Subnormal numbers in different precisions with MPFR

I would like to emulate various n-bit binary floating-point formats, each with a specified e_max and e_min, with p bits of precision. I would like these formats to emulate subnormal numbers, faithful to the IEEE-754 standard.

Naturally, my search has lead me to the MPFR library, being IEEE-754 compliant and able to support subnormals with the mpfr_subnormalize() function. However, I've ran into some confusion using mpfr_set_emin() and mpfr_set_emax() to correctly set up a subnormal-enabled environment. I will use IEEE double-precision as an example format, since this is the example used in the MPFR manual:

http://mpfr.loria.fr/mpfr-current/mpfr.html#index-mpfr_005fsubnormalize

mpfr_set_default_prec (53);
mpfr_set_emin (-1073); mpfr_set_emax (1024);

The above code is from the MPFR manual in the above link - note that neither e_max nor e_min are equal to the expected values for double. Here, p is set to 53, as expected of the double type, but e_max is set to 1024, rather than the correct value of 1023, and e_min is set to -1073; well below the correct value of -1022. I understand that setting the exponent bounds too tightly results in overflow/underflow in intermediate computations in MPFR, but I have found that setting e_min exactly is critical for ensuring correct subnormal numbers; too high or too low causes a subnormal MPFR result (updated with mprf_subnormalize()) to differ from the corresponding double result.

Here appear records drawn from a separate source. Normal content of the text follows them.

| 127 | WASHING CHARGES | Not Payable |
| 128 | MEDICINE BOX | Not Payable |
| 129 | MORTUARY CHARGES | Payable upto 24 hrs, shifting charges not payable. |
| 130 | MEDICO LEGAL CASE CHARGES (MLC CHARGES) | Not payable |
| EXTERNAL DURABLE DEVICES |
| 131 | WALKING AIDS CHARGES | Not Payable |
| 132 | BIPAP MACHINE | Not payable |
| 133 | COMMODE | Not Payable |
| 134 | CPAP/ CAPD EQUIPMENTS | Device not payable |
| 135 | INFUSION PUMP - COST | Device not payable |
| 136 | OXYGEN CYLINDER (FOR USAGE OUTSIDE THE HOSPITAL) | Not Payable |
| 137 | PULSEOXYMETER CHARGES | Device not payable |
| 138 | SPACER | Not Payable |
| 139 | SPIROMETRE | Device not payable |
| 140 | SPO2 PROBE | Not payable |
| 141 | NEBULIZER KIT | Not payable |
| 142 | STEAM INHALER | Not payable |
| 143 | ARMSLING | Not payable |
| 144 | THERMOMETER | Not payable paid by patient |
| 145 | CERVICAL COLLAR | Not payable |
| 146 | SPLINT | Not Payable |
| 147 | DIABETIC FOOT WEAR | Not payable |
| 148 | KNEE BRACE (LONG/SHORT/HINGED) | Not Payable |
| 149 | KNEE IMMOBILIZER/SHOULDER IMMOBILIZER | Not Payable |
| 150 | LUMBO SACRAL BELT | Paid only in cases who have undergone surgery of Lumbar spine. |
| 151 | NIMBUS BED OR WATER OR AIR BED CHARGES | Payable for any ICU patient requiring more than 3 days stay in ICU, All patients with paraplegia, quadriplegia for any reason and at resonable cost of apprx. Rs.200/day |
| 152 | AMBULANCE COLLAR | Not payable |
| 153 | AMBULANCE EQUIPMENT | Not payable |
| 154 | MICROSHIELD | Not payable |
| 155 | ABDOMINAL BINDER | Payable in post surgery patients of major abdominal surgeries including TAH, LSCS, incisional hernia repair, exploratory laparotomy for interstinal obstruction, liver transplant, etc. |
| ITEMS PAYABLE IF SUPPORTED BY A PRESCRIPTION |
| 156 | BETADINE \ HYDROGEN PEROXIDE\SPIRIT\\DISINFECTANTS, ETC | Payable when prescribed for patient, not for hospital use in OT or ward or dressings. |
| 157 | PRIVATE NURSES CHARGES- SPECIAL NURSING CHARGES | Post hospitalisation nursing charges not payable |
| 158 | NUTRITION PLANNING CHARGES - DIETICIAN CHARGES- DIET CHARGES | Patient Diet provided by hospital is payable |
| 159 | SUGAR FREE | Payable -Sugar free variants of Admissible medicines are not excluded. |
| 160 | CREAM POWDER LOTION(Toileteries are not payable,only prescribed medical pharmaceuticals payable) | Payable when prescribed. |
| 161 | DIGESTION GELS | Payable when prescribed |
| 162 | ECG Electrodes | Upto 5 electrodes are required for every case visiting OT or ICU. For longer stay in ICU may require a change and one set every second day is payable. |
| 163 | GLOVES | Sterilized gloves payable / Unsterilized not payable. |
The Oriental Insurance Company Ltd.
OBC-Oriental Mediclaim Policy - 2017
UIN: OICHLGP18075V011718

My question is how should one decide which values to pass to mpfr_set_emax() and (especially) mpfr_set_emin(), in order to guarantee correct subnormal behaviour for a floating-point format with exponent bounds e_max and e_min? There doesn't seem to be any detailed documentation or discussion on the matter.

With all my thanks,

James.

EDIT 30/07/16: Here is a small program which demonstrates the choice of e_max and e_min for single-precision numbers.

#include <iostream>
#include <cmath>
#include <float.h>
#include <mpfr.h>

using namespace std;

int main (int argc, char *argv[]) {
    cout.precision(120);

    // IEEE-754 float emin and emax values don't work at all
    //mpfr_set_emin (-126);
    //mpfr_set_emax (127);

    // Not quite
    //mpfr_set_emin (-147);
    //mpfr_set_emax (128);

    // Not quite
    //mpfr_set_emin (-149);
    //mpfr_set_emax (128);

    // These float emin and emax values work in subnormal range
    mpfr_set_emin (-148);
    mpfr_set_emax (128);

    cout << "emin: " << mpfr_get_emin() << "    emax: " << mpfr_get_emax() << endl;

    float f = FLT_MIN;
    for (int i = 0; i < 3; i++) f = nextafterf(f, INFINITY);

    mpfr_t m;
    mpfr_init2 (m, 24);
    mpfr_set_flt (m, f, MPFR_RNDN);

    for (int i = 0; i < 6; i++) {
        f = nextafterf(f, 0);
        mpfr_nextbelow(m);
        cout << i << ": float: " << f << endl;
        //cout << i << ":  mpfr: " << mpfr_get_flt (m, MPFR_RNDN) << endl;
        mpfr_subnormalize (m, 1, MPFR_RNDN);
        cout << i << ":  mpfr: " << mpfr_get_flt (m, MPFR_RNDN) << endl;
    }

    mpfr_clear (m);
    return 0;
}

Solution

I'm copying my answer I gave on ResearchGate (with a link to the mpfr_subnormalize documentation):

There are different conventions to express significands and the associated exponents. IEEE 754 chooses to consider significands between 1 and 2, while MPFR (like the C language, see DBL_MAX_EXP for instance) chooses to consider significands between 1/2 and 1 (for practical reasons related to multiple precision). For instance, the number 17 is represented as 1.0001·2⁴ in IEEE 754 and as 0.10001·2⁵ in MPFR. As you can see, this means that exponents are increased by 1 in MPFR compared to IEEE 754, hence e_max = 1024 instead of 1023 for double precision.

Concerning the choice of e_min for double precision, one needs to be able to represent 2⁻¹⁰⁷⁴ = 0.1·2⁻¹⁰⁷³, so that e_min needs to be at most −1073 (as in MPFR, all numbers are normalized).

As documented, the mpfr_subnormalize function considers that the subnormal exponent range is from e_min to e_min + PREC(x) − 1, so that for instance, you need to set e_min = −1073 to emulate IEEE double precision.